* Aufgaben *
**1)** Mit welchem Stimmenverhältnis billigte die Kommission laut dem Textauszug zum Kita-Gesetzentwurf die Finanzierung des Solidaritätsfonds?
**2)** Schreiben Sie den Bericht über den Gesetzentwurf für Kindertagesstätten im Anschluss an seinen letzten Satz fort.

* Textauszug *

┌────────

Der Bildungsausschuss des Senats machte am Dienstag Fortschritte beim Gesetzentwurf für Kindertagesstätten und billigte den Finanzierungsmechanismus des Solidaritätsfonds sowie die Möglichkeit von Zuzahlungen.
Die Kommission unter dem Vorsitz von Senator Gustavo Sanhueza (UDI) stimmte mit drei Ja-Stimmen, einer Gegenstimme und einer Enthaltung der Finanzierung des Fonds durch einen Arbeitgeberbeitrag von 0,35 % zu. Dies soll durch Senkungen der Beiträge zur Arbeitslosenversicherung ausgeglichen werden.
Senator Rojo Edwards (Ind.) begrüßte die Formel und erklärte: „Die Regierung hat eine gute Lösung für dieses Problem gefunden, die umgesetzt wird, ohne den ohnehin schon sehr schwachen Arbeitsmarkt zu belasten“. Senatorin Yasna Provoste (DC) hingegen stimmte dagegen und behielt sich eine verfassungsrechtliche Prüfung vor, mit der Begründung, dass ein soziales Recht durch ein anderes ersetzt werde.

└────────

* Vorliegendes Material *
┌────────

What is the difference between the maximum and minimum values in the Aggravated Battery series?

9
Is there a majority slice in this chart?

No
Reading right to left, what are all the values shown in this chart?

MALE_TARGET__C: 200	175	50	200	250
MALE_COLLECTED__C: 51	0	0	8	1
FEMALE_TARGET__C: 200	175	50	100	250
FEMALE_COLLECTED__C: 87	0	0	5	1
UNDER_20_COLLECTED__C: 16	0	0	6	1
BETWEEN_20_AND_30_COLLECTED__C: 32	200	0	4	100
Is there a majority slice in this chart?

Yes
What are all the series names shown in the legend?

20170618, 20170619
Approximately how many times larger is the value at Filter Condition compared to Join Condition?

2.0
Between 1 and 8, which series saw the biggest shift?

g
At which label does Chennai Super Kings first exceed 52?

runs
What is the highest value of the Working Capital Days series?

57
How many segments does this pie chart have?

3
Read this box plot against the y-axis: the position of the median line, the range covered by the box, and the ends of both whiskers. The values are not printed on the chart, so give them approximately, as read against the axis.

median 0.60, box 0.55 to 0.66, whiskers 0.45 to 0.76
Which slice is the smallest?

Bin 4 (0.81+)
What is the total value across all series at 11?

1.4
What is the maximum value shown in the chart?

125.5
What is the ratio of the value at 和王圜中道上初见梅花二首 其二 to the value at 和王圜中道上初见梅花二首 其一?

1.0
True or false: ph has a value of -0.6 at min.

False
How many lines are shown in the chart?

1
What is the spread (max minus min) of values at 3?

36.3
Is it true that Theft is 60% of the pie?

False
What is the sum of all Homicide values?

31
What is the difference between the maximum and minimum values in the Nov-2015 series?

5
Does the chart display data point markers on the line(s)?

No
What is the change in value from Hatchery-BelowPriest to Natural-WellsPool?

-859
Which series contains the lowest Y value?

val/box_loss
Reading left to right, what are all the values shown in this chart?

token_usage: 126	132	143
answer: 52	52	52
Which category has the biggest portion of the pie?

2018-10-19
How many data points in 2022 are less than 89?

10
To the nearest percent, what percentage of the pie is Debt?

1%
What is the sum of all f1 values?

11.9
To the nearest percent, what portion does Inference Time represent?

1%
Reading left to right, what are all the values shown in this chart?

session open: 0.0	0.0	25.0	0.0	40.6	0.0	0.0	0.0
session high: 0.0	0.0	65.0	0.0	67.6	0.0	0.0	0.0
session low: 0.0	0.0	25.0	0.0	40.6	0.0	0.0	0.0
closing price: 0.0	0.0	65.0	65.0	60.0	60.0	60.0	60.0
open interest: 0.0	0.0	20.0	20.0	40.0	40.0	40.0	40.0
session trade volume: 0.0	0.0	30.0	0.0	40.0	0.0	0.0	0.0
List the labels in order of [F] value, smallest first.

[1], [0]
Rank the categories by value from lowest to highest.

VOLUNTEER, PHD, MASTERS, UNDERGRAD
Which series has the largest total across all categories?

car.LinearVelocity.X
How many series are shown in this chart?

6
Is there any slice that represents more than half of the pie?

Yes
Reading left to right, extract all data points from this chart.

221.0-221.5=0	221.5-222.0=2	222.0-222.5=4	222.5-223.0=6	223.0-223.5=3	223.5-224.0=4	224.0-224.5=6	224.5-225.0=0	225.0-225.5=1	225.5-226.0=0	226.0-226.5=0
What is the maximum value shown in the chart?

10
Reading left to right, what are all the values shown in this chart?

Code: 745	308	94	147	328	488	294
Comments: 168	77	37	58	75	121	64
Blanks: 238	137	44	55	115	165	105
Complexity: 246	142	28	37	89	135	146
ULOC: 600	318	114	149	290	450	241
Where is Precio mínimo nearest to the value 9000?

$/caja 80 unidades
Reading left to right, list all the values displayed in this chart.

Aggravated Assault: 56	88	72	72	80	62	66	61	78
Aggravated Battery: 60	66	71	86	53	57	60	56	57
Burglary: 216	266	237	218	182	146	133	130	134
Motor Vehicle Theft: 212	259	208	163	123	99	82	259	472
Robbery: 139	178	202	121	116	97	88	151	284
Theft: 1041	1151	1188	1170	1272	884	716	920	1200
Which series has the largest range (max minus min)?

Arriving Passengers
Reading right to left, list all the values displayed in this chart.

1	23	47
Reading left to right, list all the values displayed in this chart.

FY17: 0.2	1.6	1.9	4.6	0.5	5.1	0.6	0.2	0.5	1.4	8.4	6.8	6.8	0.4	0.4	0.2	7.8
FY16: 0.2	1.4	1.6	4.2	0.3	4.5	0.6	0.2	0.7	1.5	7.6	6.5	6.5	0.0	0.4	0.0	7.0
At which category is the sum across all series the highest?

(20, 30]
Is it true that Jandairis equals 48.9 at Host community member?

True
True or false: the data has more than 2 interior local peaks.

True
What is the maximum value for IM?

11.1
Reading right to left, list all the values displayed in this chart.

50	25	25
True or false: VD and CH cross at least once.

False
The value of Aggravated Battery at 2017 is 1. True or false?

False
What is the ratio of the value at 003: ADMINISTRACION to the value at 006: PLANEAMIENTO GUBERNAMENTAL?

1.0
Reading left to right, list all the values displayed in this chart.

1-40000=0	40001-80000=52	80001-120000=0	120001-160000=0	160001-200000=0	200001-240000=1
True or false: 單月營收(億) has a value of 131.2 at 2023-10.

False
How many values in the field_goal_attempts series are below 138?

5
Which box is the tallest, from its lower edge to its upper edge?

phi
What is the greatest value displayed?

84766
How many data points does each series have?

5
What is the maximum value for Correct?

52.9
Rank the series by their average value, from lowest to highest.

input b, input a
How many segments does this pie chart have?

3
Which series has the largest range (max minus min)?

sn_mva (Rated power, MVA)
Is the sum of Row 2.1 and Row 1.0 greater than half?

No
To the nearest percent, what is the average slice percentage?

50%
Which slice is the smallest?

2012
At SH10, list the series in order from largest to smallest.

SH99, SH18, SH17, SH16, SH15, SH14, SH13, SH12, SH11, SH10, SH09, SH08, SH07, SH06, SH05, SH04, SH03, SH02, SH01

└────────

* Lösungen *
**1)** Mit drei Ja-Stimmen, einer Gegenstimme und einer Enthaltung.

**2)**
Zudem wurde beschlossen, dass Kindertagesstätten für den Zugang zum Fonds eine offizielle Anerkennung des MINEDUC oder eine Betriebserlaubnis benötigen, sowie die Möglichkeit, Zuzahlungen zu verlangen. Die Abstimmung über die ausstehenden Artikel des Arbeitsgesetzbuches wird am Mittwochmorgen fortgesetzt.